A Yale-led team of chemists has unveiled the blueprints for a key enzyme that may contain design principles for a new generation of synthetic solar fuel catalysts.
The research, led by Yale’s Gary Brudvig and Christopher Gisriel, uses cryo-electron microscopy on a microorganism called Synechocystis to get an extreme close-up picture of Photosystem II, the enzyme in photosynthesis that uses water as a solar fuel, enabling researchers to observe how the enzyme works.
The study, which appears in the journal Proceedings of the National Academy of Sciences, was co-authored by researchers from the University of California-Riverside, Boston College, and City University of New York.
Photosynthesis is the mechanism by which plants and certain microorganisms, like Synechocystis, use sunlight to synthesize food from carbon dioxide and water — and fill the atmosphere with oxygen as a byproduct. At the heart of photosynthesis is Photosystem II, an enzyme that oxides water molecules, taking away their electrons to use as fuel.
Scientists have long sought ways to mimic this process to create more efficient solar fuel catalysts, by studying Photosystem II from Synechocystis. But without a clear picture of Photosystem II’s molecular structure in Synechocystis, it has been challenging for scientists to understand the results of their experiments.

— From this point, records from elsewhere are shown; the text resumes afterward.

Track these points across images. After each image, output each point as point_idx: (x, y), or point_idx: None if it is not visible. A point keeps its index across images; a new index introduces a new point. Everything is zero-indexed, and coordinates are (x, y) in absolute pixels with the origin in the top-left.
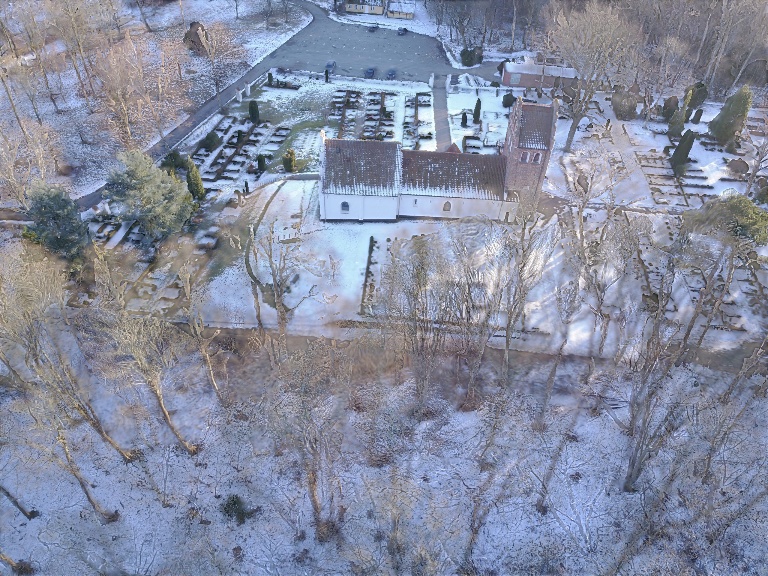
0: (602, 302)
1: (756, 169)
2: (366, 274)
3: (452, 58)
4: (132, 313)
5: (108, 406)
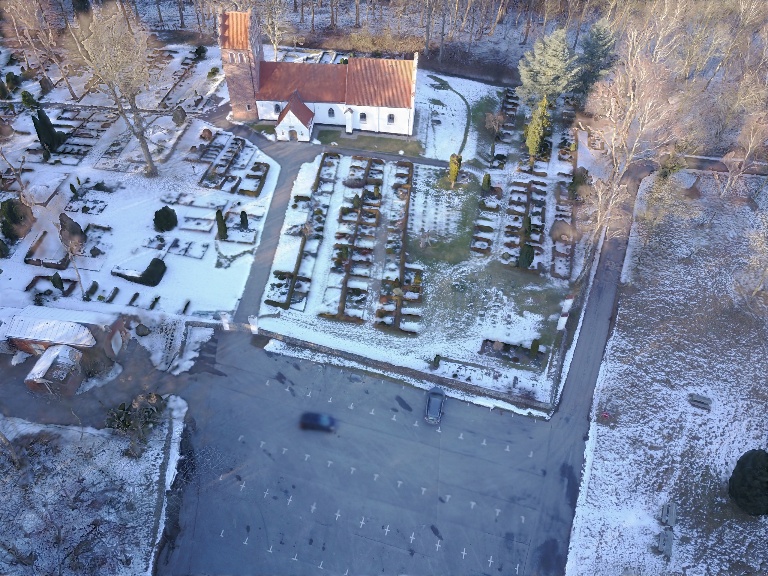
0: None
1: None
2: None
3: (173, 441)
4: None
5: (510, 45)
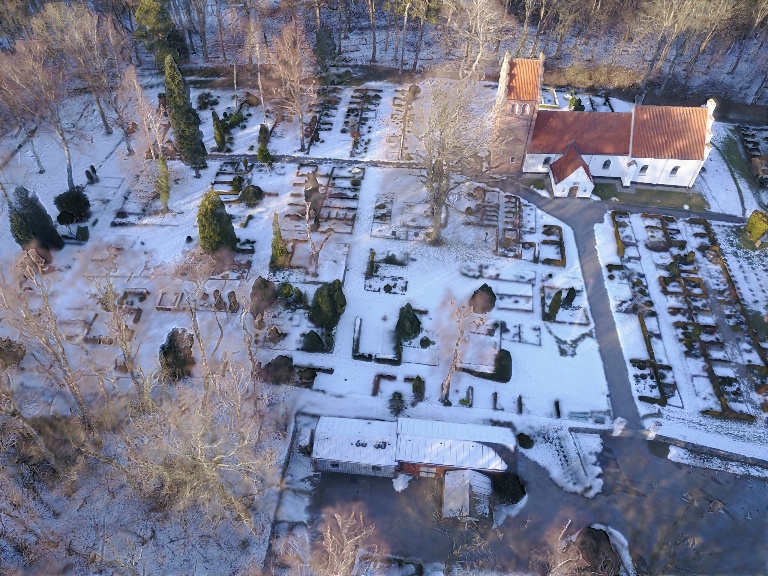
0: None
1: None
2: None
3: None
4: (765, 130)
5: None
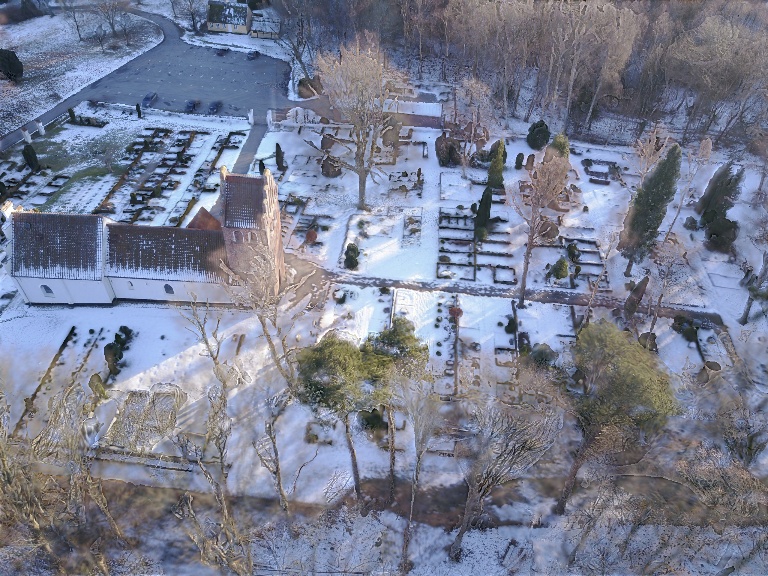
0: (223, 456)
1: (530, 246)
2: (43, 380)
3: (291, 88)
4: None
5: None
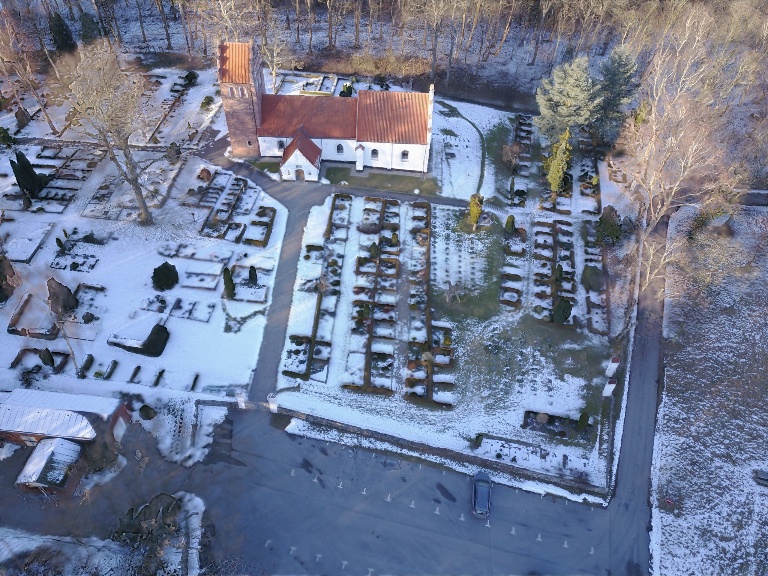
0: None
1: None
2: None
3: (191, 552)
4: None
5: (518, 66)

Previous work led by Yale created a snapshot of Photosytem II from Synechocystis in an “immature” stage, before the enzyme was capable of water oxidation. That work allowed the researchers to better understand how the enzyme is built.
In the new study, the researchers were able to see the enzyme in Synechocystis in its mature, active form, with all of the protein subunits and activity that is present during water oxidation. The observation, made possible by cryo-electron microscopy technology at Yale’s West Campus, offers one of the closest, most detailed looks ever accomplished for Photosystem II in Synechocystis.